Personal Boundaries

This post comes more than a week late, but I simply didn’t have time or the mental capacity (or both) for summarizing the last therapy session any earlier, even though it was a rather important one. I hadn’t seen my therapist for five weeks at that time because he’d been forced to cancel the previous appointment due to serious staff shortage at the hospital. Even when we met, I could immediately sense that he was under a lot of stress and appearing more tense than usually – fortunately he told me about the reasons behind it, so I could put everything in context and didn’t start believing that I was causing this tension…

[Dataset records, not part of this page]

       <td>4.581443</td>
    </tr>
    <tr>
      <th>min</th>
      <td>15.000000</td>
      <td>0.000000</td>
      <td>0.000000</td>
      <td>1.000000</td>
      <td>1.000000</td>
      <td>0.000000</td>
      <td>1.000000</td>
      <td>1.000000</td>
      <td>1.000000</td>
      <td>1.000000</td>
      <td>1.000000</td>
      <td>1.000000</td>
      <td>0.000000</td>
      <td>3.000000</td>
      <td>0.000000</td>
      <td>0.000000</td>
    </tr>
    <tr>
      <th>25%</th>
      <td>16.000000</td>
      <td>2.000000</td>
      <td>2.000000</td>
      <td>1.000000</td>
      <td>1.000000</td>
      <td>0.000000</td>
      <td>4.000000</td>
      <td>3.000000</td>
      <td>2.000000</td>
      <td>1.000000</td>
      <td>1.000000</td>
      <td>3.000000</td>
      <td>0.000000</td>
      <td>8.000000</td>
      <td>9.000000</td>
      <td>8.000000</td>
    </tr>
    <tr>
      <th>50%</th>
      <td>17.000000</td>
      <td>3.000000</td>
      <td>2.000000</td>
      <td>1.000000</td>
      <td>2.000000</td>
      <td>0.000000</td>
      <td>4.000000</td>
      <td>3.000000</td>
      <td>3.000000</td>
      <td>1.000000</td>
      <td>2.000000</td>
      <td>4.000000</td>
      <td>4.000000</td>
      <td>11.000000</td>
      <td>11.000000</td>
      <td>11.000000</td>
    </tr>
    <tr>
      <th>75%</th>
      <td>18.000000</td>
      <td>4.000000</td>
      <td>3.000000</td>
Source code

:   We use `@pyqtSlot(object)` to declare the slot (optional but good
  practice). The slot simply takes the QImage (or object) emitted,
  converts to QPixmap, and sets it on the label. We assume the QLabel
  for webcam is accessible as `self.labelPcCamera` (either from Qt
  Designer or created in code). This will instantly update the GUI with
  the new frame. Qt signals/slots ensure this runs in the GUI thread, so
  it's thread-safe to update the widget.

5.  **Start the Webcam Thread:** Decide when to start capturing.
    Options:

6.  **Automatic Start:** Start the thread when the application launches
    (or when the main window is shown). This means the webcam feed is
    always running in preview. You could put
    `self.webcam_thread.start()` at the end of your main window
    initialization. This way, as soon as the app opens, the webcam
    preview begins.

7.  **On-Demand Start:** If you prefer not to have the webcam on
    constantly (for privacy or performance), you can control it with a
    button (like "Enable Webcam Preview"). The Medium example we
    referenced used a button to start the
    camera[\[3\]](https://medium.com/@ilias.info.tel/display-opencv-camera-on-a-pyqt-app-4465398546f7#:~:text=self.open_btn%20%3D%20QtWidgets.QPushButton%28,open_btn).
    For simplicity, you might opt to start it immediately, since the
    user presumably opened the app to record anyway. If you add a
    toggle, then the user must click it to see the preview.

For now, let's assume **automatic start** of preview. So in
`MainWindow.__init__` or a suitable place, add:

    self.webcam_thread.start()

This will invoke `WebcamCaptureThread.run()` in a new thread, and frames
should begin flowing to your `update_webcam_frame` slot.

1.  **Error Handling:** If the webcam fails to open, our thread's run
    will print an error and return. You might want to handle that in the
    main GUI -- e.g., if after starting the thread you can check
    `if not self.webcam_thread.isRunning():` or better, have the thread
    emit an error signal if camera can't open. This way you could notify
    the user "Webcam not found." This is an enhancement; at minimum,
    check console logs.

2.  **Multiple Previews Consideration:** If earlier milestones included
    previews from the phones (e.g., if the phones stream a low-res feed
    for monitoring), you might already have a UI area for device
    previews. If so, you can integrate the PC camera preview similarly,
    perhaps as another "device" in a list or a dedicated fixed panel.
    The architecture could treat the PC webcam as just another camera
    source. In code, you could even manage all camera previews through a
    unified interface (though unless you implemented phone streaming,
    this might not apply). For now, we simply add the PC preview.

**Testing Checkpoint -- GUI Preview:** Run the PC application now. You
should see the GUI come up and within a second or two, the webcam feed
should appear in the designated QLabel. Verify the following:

We started out with a short discussion of the reasons behind my BDI-II score rising up to 16, which basically was poor stress management. Too many different demands that I tried to satisfy and subsequently hardly any time left for myself or activities I enjoy. My therapist has a good metaphor for this. “If you’re running out of ink, it doesn’t help if you try writing faster.” You can’t give more than 100% in the long run and if you’d need, say, 150% of your current energy levels or available time to get everything done, you need to prioritize and drop the least important points off your list.

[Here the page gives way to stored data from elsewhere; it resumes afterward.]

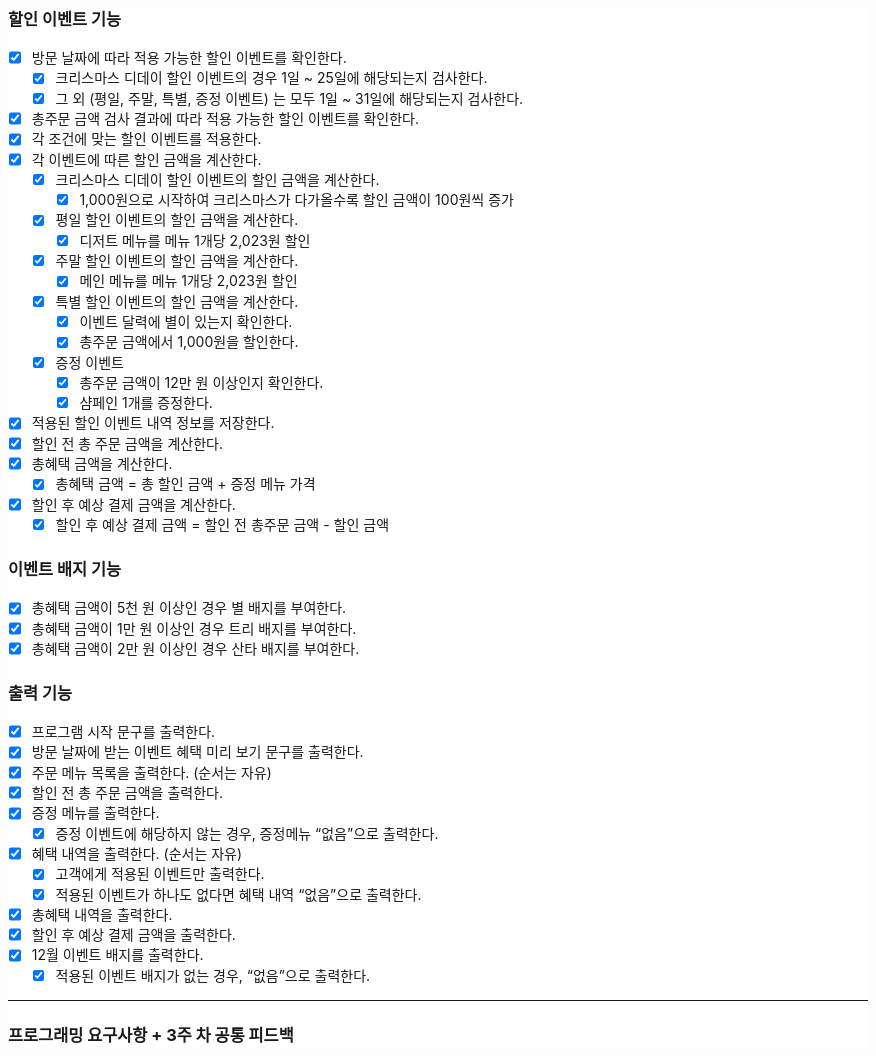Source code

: ### 할인 이벤트 기능

- [x]  방문 날짜에 따라 적용 가능한 할인 이벤트를 확인한다.
    - [x]  크리스마스 디데이 할인 이벤트의 경우 1일 ~ 25일에 해당되는지 검사한다.
    - [x]  그 외 (평일, 주말, 특별, 증정 이벤트) 는 모두 1일 ~ 31일에 해당되는지 검사한다.
- [x]  총주문 금액 검사 결과에 따라 적용 가능한 할인 이벤트를 확인한다.
- [x]  각 조건에 맞는 할인 이벤트를 적용한다.
- [x]  각 이벤트에 따른 할인 금액을 계산한다.
    - [x] 크리스마스 디데이 할인 이벤트의 할인 금액을 계산한다.
        - [x] 1,000원으로 시작하여 크리스마스가 다가올수록 할인 금액이 100원씩 증가
    - [x] 평일 할인 이벤트의 할인 금액을 계산한다.
        - [x] 디저트 메뉴를 메뉴 1개당 2,023원 할인
    - [x] 주말 할인 이벤트의 할인 금액을 계산한다.
        - [x] 메인 메뉴를 메뉴 1개당 2,023원 할인
    - [x] 특별 할인 이벤트의 할인 금액을 계산한다.
        - [x] 이벤트 달력에 별이 있는지 확인한다.
        - [x] 총주문 금액에서 1,000원을 할인한다.
    - [x] 증정 이벤트
        - [x] 총주문 금액이 12만 원 이상인지 확인한다.
        - [x] 샴페인 1개를 증정한다.
- [x]  적용된 할인 이벤트 내역 정보를 저장한다.
- [x]  할인 전 총 주문 금액을 계산한다.
- [x]  총혜택 금액을 계산한다.
    - [x]  총혜택 금액 = 총 할인 금액 + 증정 메뉴 가격
- [x]  할인 후 예상 결제 금액을 계산한다.
    - [x]  할인 후 예상 결제 금액 = 할인 전 총주문 금액 - 할인 금액

### 이벤트 배지 기능

- [x]  총혜택 금액이 5천 원 이상인 경우 별 배지를 부여한다.
- [x]  총혜택 금액이 1만 원 이상인 경우 트리 배지를 부여한다.
- [x]  총혜택 금액이 2만 원 이상인 경우 산타 배지를 부여한다.

### 출력 기능

- [x]  프로그램 시작 문구를 출력한다.
- [x]  방문 날짜에 받는 이벤트 혜택 미리 보기 문구를 출력한다.
- [x]  주문 메뉴 목록을 출력한다. (순서는 자유)
- [x]  할인 전 총 주문 금액을 출력한다.
- [x]  증정 메뉴를 출력한다.
    - [x]  증정 이벤트에 해당하지 않는 경우, 증정메뉴 “없음”으로 출력한다.
- [x]  혜택 내역을 출력한다. (순서는 자유)
    - [x]  고객에게 적용된 이벤트만 출력한다.
    - [x]  적용된 이벤트가 하나도 없다면 혜택 내역 “없음”으로 출력한다.
- [x]  총혜택 내역을 출력한다.
- [x]  할인 후 예상 결제 금액을 출력한다.
- [x]  12월 이벤트 배지를 출력한다.
    - [x]  적용된 이벤트 배지가 없는 경우, “없음”으로 출력한다.

---

### 프로그래밍 요구사항 + 3주 차 공통 피드백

After this, which took up only a few minutes of the allotted hour, we moved on to the situational analysis and the topic connected to it, personal boundaries. Some people have too few boundaries, some too many, some struggle indirectly with boundaries because they can’t communicate them effectively. I personally can keep strangers at distance, but have a hard time preventing people whom I’m emotionally close to from “infiltrating” me – as a result, I’m prone to neglecting my own needs in order to please the other person if they press me to do so. When I first entered therapy, I felt I could attend to my own needs only because my therapist had given me “permission”: it seemed an entirely selfish act, especially in the light of my relative lack of productivity. My therapist still reminds me every couple of weeks to not forget doing something I enjoy, because otherwise I probably would, and that I need to defend my own position.
Then, there are personal boundaries of a different kind, where a violation would cause not merely stress and exhaustion, but where a person’s entire well-being or even existence is at stake: physical, emotional or sexual abuse; being manipulated into doing something dangerous or illegal, or something diametric to one’s moral beliefs. Those are not problems I’m confronted with very often – fortunately! That doesn’t make discussion of them any less important, though.
The first reason for respecting personal boundaries which comes to my mind is self-protection, and obviously it is a very important point. But my therapist also highlighted another aspect: you need to establish and defend your boundaries in order to protect your relationships with other people as well. The moment you “allow” another person to go beyond your limits, the seed for that relationships demise is planted.
[Disclaimer: I am aware that in some cases, there has never been room for making a decision in the first place. Victims of sexual abuse, rape or physical violence, to just name a few, certainly didn’t allow such a crime to happen. These scenarios are expressively excluded and the reason why I used quotation marks.]
Close relationships can only be healthy if boundaries are mutually respected. Without them, a power gradient is introduced into the relationship that will more likely than not destroy the personal bond, or at least damage it. To facilitate an example: if I let myself being talked into making money illegally by a partner or close friend – maybe because s/he is in serious financial distress – I put myself not only in danger of being found out and facing legal consequences, but I also give others the power to manipulate me further down the road. “If you don’t help me, I’ll report you to the authorities!” – “Just this once more! You can’t say no, you’ve done it before!” – “You’ve done it for your ex, why not for me?”
Too often, we have a hard time saying no because we fear negative reactions. I certainly do, and that is why my therapist went on talking about how a refusal might temporarily anger another person, but as a long-term consequence establishes respect. They’ll know you as a person of integrity and as dependable, which in return is very desirable (at least to me).

It certainly was an intense and rather serious session, but I’m glad we had it. I’ve been focusing too much on the guilt I usually felt when not obliging, as if I wasn’t allowed having my own opinion and principles. The desire to please (more on this here and here) is very strong and I have to stay conscious of the fact that I am not only allowed, but under any circumstances must have my own personal boundaries.